━━ TEXT FOR ANALYSIS ━━

The Rocky staff pivoted to remote programming overnight, and made it all happen. I think it is no hyperbole to say they made Dartmouth happen. As one student said, “In a lot of my other Zoom classes, I have not had the opportunity to connect with my classmates on a deeper level. I felt like the small breakout rooms during RGLP allowed me to do that.” Connecting with classmates on a deeper level—isn’t that the beating heart of Dartmouth College? Excuse my enthusiasm: but take it from me, the faculty and staff at Rocky were tested this year like in no other. And they revealed what they are made of.

Yet the test is not over. Beyond our local situation, the urgency of our moment is intensified by the belated realization that racism and institutionalized racial discrimination are real—and that something must be done. Stephen Stills’ line from the 1967 single, “For What It’s Worth” comes to mind: “there’s something happening here; and what it is ain’t exactly clear.” Something’s happening, and a lot of something needs to change. The Rockefeller Center has a great role to play in inspiring and preparing our students to renovate their country and their world—even as the Center itself may need to change too, in ways that are not easy to predict.

My confidence that Rocky will meet the challenge of our time is underlined by the arrival of our new director, Professor Jason Barabas, Dartmouth Class of 1993. Jason is a brilliant political scientist who specializes in American public opinion. With Jason’s leadership, with devotion that characterizes Ron Shaiko (the associate director) and Sadhana Hall (the deputy director) and indeed everyone at Rocky, I have no doubt that the Center will meet the challenge that the next year promises to bring. As we welcome Jason, let us resolve also to support him, and to offer him everything we can – our ideas, our work, our encouragement. If we show him what we’re made of, he will soon feel as grateful as I am to be part of the Rockefeller Center community.

━━━
━━ INFORMATION ━━

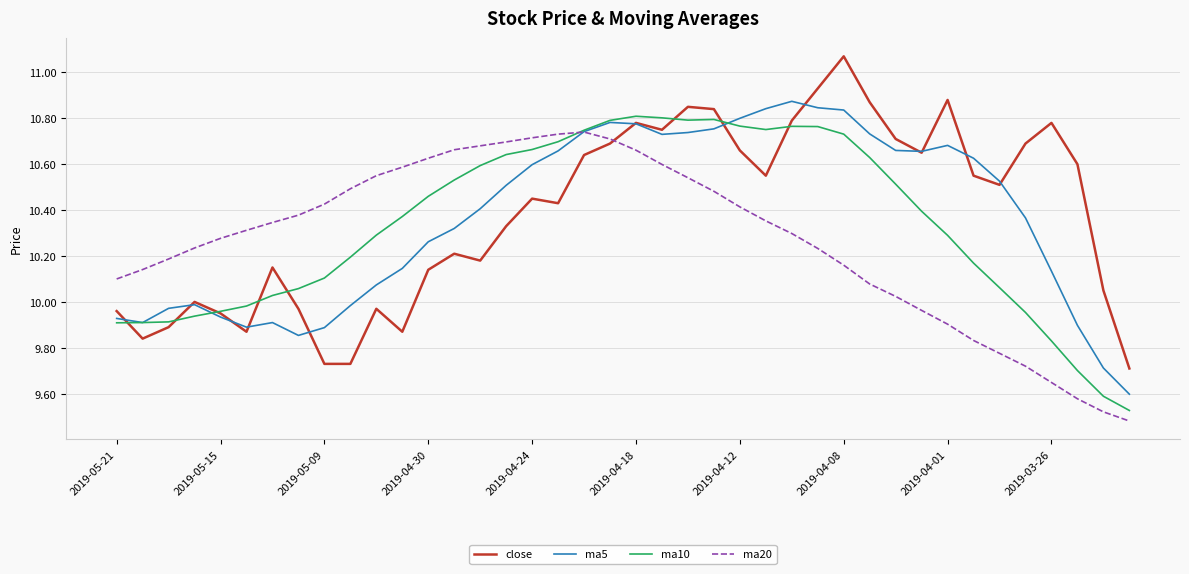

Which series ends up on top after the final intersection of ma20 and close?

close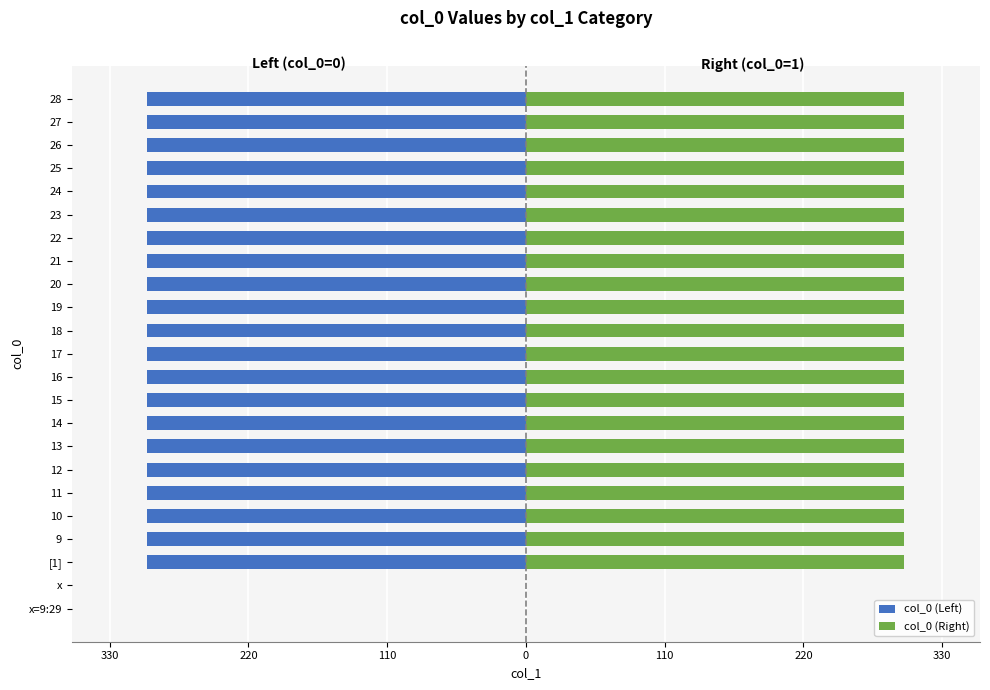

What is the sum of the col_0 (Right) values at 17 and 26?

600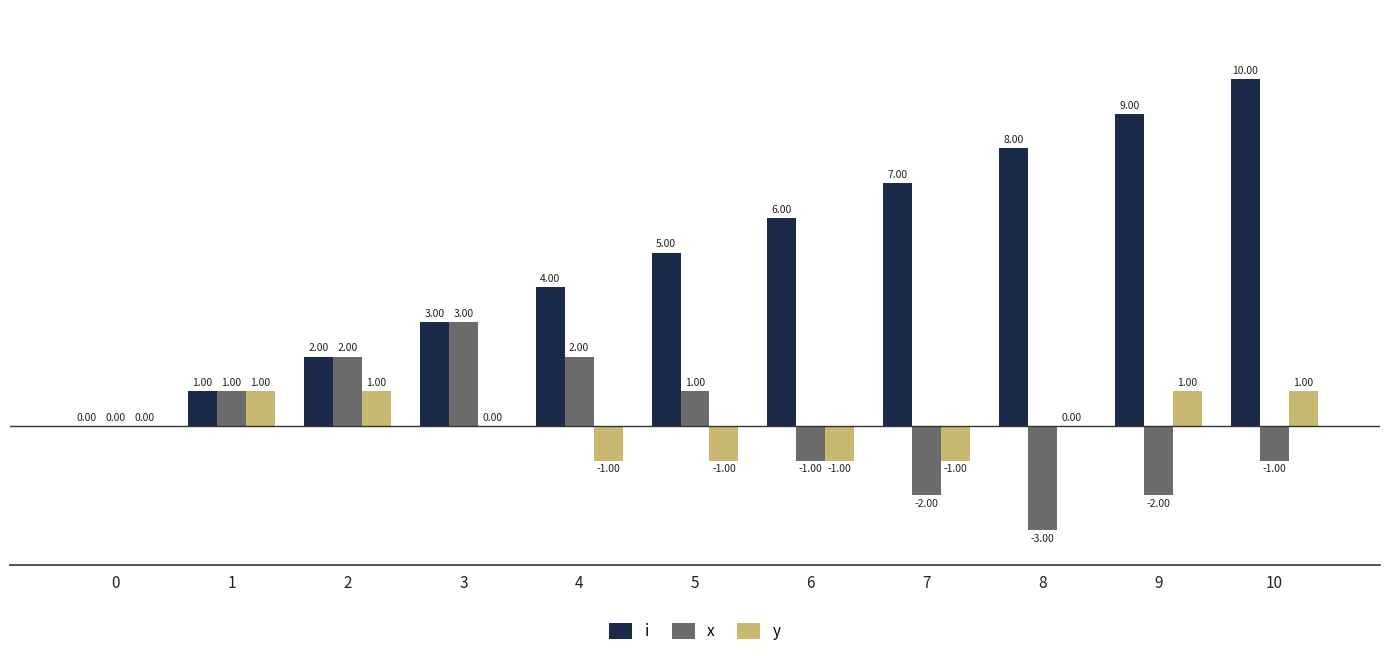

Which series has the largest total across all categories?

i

━━━

→ LIST OF TASKS:
1. According to the text about the Rockefeller Center, what field does the new director specialize in?
2. From the text about the Rockefeller Center, copy the passage starting at "Yet the test" and ending at "easy to predict.".

→ TASK RESULTS:
1. American public opinion.

2.
Yet the test is not over. Beyond our local situation, the urgency of our moment is intensified by the belated realization that racism and institutionalized racial discrimination are real—and that something must be done. Stephen Stills’ line from the 1967 single, “For What It’s Worth” comes to mind: “there’s something happening here; and what it is ain’t exactly clear.” Something’s happening, and a lot of something needs to change. The Rockefeller Center has a great role to play in inspiring and preparing our students to renovate their country and their world—even as the Center itself may need to change too, in ways that are not easy to predict.